### 要做的事
**A)** 改写 Packets 题目中从“The output file contains”开始、到“of the input file.”结束的部分，把其中的“parcels”换成“boxes”，其余照原样给出。
**B)** 根据 Packets 题目回答下列问题：
(i) 用来送货的包裹是什么尺寸？
(ii) 输入文件的结束由哪一行表示？
(iii) 代码里用哪几个字母表示六种产品的个数？
**C)** 把 Packets 题目中的句子“The end of the input file is indicated by the line containing six zeros.”译成中文。

Packets-贪心

Packets

Description

A factory produces products packed in square packets of the same height h and of the sizes 1*1, 2*2, 3*3, 4*4, 5*5, 6*6. These products are always delivered to customers in the square parcels of the same height h as the products have and of the size 6*6. Because of the expenses it is the interest of the factory as well as of the customer to minimize the number of parcels necessary to deliver the ordered products from the factory to the customer. A good program solving the problem of finding the minimal number of parcels necessary to deliver the given products according to an order would save a lot of money. You are asked to make such a program.

Input

The input file consists of several lines specifying orders. Each line specifies one order. Orders are described by six integers separated by one space representing successively the number of packets of individual size from the smallest size 1*1 to the biggest size 6*6. The end of the input file is indicated by the line containing six zeros.

Output

The output file contains one line for each line in the input file. This line contains the minimal number of parcels into which the order from the corresponding line of the input file can be packed. There is no line in the output file corresponding to the last ``null'' line of the input file.

Sample Input

0 0 4 0 0 1 
7 5 1 0 0 0 
0 0 0 0 0 0 

Sample Output

2 
1 

题意:工厂生产大小分别为1*1,2*2,3*3,4*4,5*5,6*6的产品,产品高为h,现在要把这些产品装入6*6,高也为h的包裹里,问至少需要多少包裹.

输入的6个数字分别表示1*1,2*2,3*3,4*4,5*5,6*6产品的个数(代码里用abcdef表示).

思路:先装大的,再装小的,在装3*3或4*4时,要把2*2的插进去,最后面积剩下的再把1*1插进去

1个包裹最多能按下面的装:

1个6*6

1个5*5

1个4*4+5个2*2

4个3*3

3个3*3+1个2*2

2个3*3+3个2*2

1个3*3+5个2*2

9个2*2

36个1*1

#include<stdio.h>
#include<string.h>
#include<string>
#include<algorithm>
#include<iostream>
using namespace std;
int main()
{
    int a,b,c,d,e,f,i,cnt,x,b1;
    while(scanf("%d%d%d%d%d%d",&a,&b,&c,&d,&e,&f)!=EOF&&(a!=0||b!=0||c!=0||d!=0||e!=0||f!=0))
    {
        b1=b;
        cnt=f+e;
        if(d>0)
        {
            cnt+=d;
            b-=d*5;
        }
        if(c>0)
        {
            cnt+=c/4;
            x=c%4;
            if(x>0)
            cnt++;
            if(x==3)
            b-=1;
            else if(x==2)
            b-=3;
            else if(x==1)
            b-=5;
        }
        if(b>0)
        {
            cnt+=b/9;
            x=b%9;
            if(x>0)
            cnt++;
        }
        a=a-(cnt*36-f*36-e*25-d*16-c*9-b1*4);
        if(a>0)
        {
            cnt+=a/36;
            x=a%36;
            if(x>0)
            cnt++;
        }
        printf("%d\n",cnt);
    }
}

### 数据区
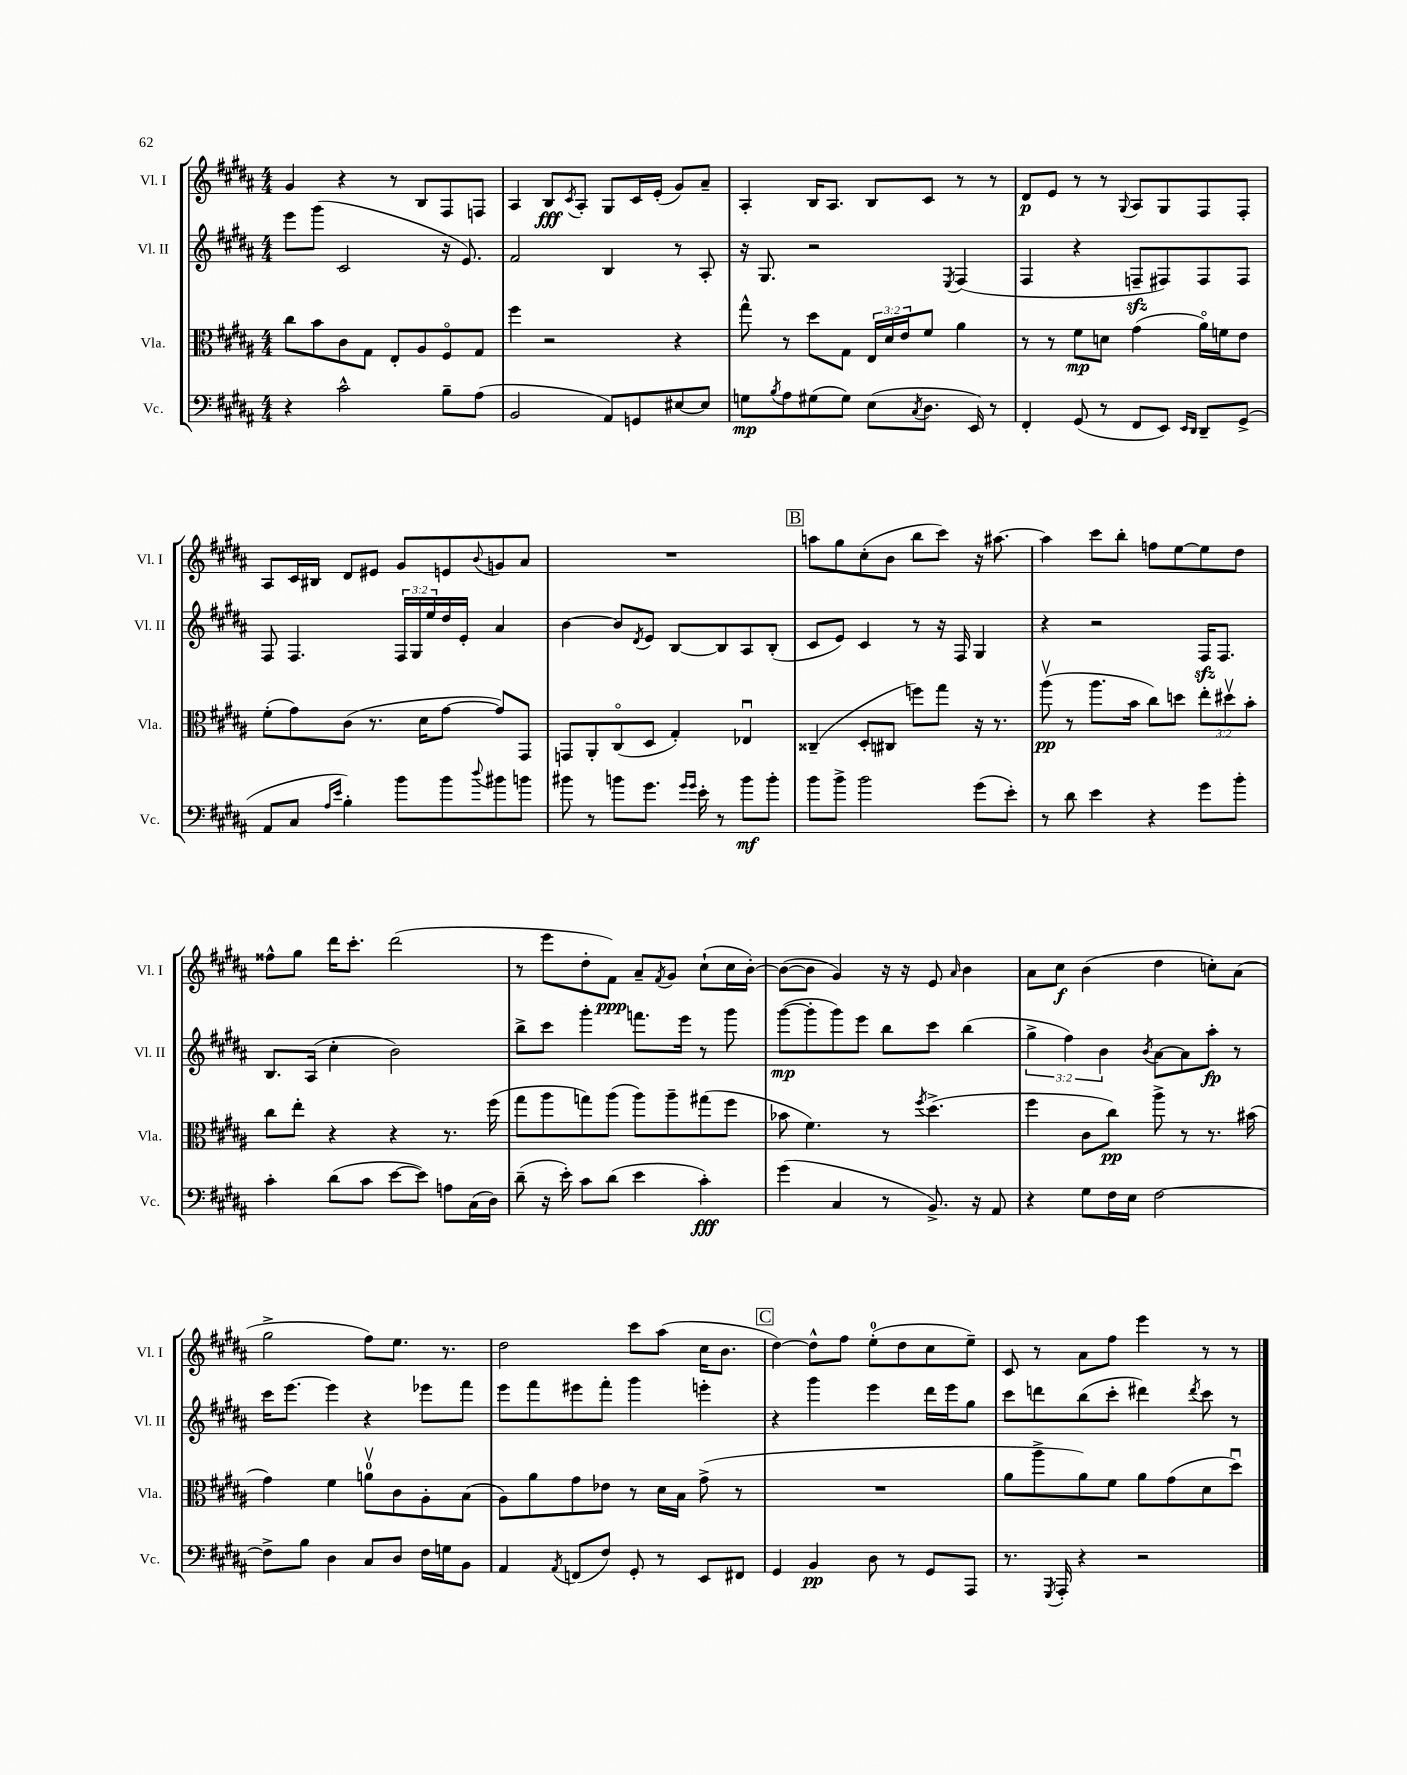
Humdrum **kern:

### 各题答案
**A)**
The output file contains one line for each line in the input file. This line contains the minimal number of boxes into which the order from the corresponding line of the input file can be packed. There is no line in the output file corresponding to the last ``null'' line of the input file.

**B)**
(i) 6*6，高度与产品相同，都是 h。
(ii) 包含六个零的那一行。
(iii) a、b、c、d、e、f。

**C)** 输入文件以包含六个零的那一行作为结束标志。